Savident started his career as a policeman but turned to professional acting after several years of appearing in amateur productions. His first television role was in Redcap in 1966 after which he appeared in many film and television roles on both sides of the Atlantic. Among his better known productions are A Clockwork Orange, Ghandi, The Wednesday Play, Z Cars, Doctor Who, Budgie, Yes, Minister and a recurring role in the 1970s Granada series A Family at War.
Able to move easily between comedy and drama, he first appeared as Fred Elliott in Episode 3744 (29th August 1994) and was only intended to be part of a week-long storyline concerning a mayoral visit to France by Alf and Audrey Roberts but spotting the comic potential of the character producer Sue Pritchard brought him back for various appearances in 1995 and finally as a regular from March 1996 onwards.
His character became a firm favourite with viewers and his booming voice and use of the phrase, "I say..." between repeats of statements became as well known to viewers in the 1990s and 2000s as Ena Sharples' hairnet was in the programme's first two decades.
Married to his wife Rona, by whom he has two children, he spent the majority of his working time on Coronation Street separated from them as they continued to live in Hertfordshire while he worked in Manchester. Savident was involved in an unsavoury incident on 1st December 2000 when he was stabbed in the neck by Michael Smith, a twenty-eight-year old man who Savident met in a gay bar and took back to his flat in Manchester to, as Savident claimed, "discuss the theatre". Smith, who was also on an unrelated charge for burglary, was jailed in 2002 for seven years for the attack. The incident caused problems for the production team as Fred Elliott was meant to have a large part in the forthcoming fortieth anniversary live episode which was broadcast on 8th December and the character was quickly written out – even though Fred appeared in the episodes immediately before and after the live episode, these having been pre-recorded.
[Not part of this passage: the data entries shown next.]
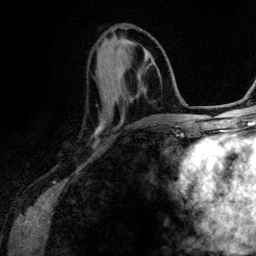
Breast MRI (dynamic contrast-enhanced), one axial slice; position 47 of 134 along the scan axis; cropped to one breast; dynamic contrast-enhanced series, time point 2 of 6 at this slice position (early post-contrast); 3 T; TE 4.2 ms, TR 7.9 ms; 1.2 mm slice thickness; 256 × 256 image matrix. Female patient.
Structures marked on this image (semi-automatically segmented with operator editing):
- enhancing-tissue mask used for the functional tumour volume (all voxels passing the contrast-enhancement thresholds inside the analysis volume; usually the tumour): bounding box [x1, y1, x2, y2] px = [96, 52, 145, 130]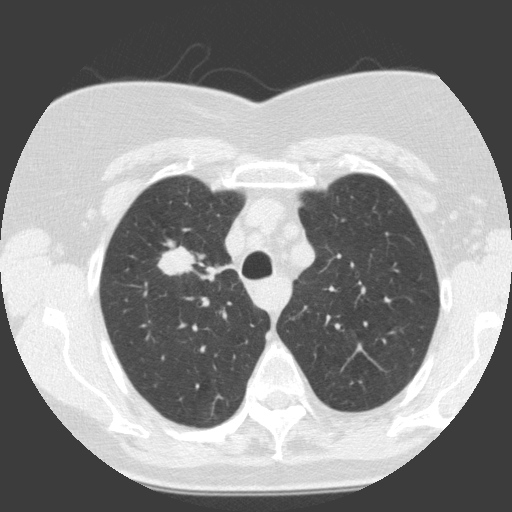
Low-dose screening chest CT, one axial slice. Position 112 of 146 along the scan axis. 120 kVp. Lung window (W 1500 / L -600 HU). 2 mm slice thickness. 512 × 512 image matrix, field of view 300 × 300 mm.
Annotated regions visible in this slice (expert manual segmentation):
- lesion 1 (tumor, upper lobe of right lung): bounding box (x1, y1, x2, y2) in pixels: (158, 246, 195, 276)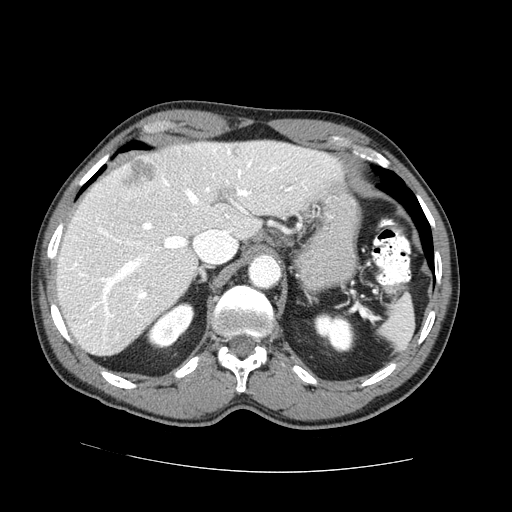
Contrast-enhanced abdominal CT (liver protocol), one axial slice; position 51 of 73 along the scan axis; one of 2 acquisitions stored at this slice position; soft-tissue window (W 400 / L 40 HU); 512 × 512 image matrix, field of view 380 × 380 mm. From the clinical record (not read from this slice): diagnosis: hepatocellular carcinoma (patient treated with transarterial chemoembolisation; whether this scan precedes or follows treatment is not stated here); TNM stage (as recorded): Stage-IVA; Child-Pugh class: A; tumour differentiation: no biopsy.
Outlined on this slice (semi-automatic segmentation, software-assisted and operator-edited):
- liver parenchyma outside the tumour (the mass and vessels are separate outlines, so this box may not span the whole liver): bounding box (x1, y1, x2, y2) in pixels: (56, 140, 344, 356)
- mass: (122, 159, 155, 189)
- portal vein: (72, 148, 307, 325)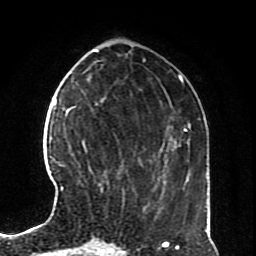
Breast MRI (dynamic contrast-enhanced), one axial slice; cropped to one breast; dynamic contrast-enhanced series, time point 2 of 8 at this slice position (early post-contrast); 1.5 T; TE 4.2 ms, TR 7 ms; 2.3 mm slice thickness; 256 × 256 image matrix, field of view 170 × 170 mm. Female patient.
Structures marked on this image (semi-automatic segmentation, software-assisted and operator-edited):
- enhancing-tissue mask used for the functional tumour volume (all voxels passing the contrast-enhancement thresholds inside the analysis volume; usually the tumour): bounding box <61,186,63,190> (left, top, right, bottom; pixels)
Savident left his role in 2006, citing personal reasons. He has since given interviews when he claimed that he would have been willing to stay on if his workload had been reduced but Granada refused. He also attacked his former employers for cutting back on the actor’s salaries and perks and made disparaging remarks about the acting skills of the younger members of the cast, although he admitted that he found fame far more difficult to cope with than some of his co-stars.